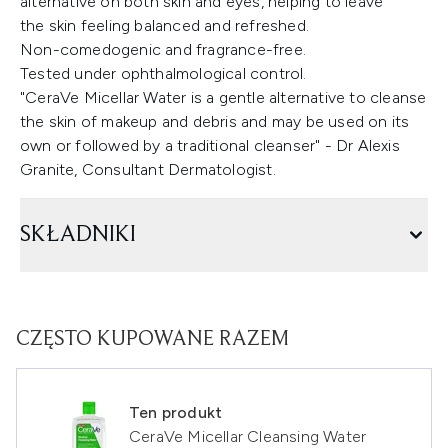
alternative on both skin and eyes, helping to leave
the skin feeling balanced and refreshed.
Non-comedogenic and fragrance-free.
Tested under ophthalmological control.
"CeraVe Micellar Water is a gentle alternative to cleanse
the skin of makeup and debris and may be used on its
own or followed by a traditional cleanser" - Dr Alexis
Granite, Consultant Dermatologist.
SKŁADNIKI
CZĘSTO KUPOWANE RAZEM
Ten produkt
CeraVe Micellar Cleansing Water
• • • • •
- [Prompt]
Write the material above out again exactly as it reads, but don't carry over the pictures.

- [Reply]
alternative on both skin and eyes, helping to leave
the skin feeling balanced and refreshed.
Non-comedogenic and fragrance-free.
Tested under ophthalmological control.
"CeraVe Micellar Water is a gentle alternative to cleanse
the skin of makeup and debris and may be used on its
own or followed by a traditional cleanser" - Dr Alexis
Granite, Consultant Dermatologist.
SKŁADNIKI
CZĘSTO KUPOWANE RAZEM
Ten produkt
CeraVe Micellar Cleansing Water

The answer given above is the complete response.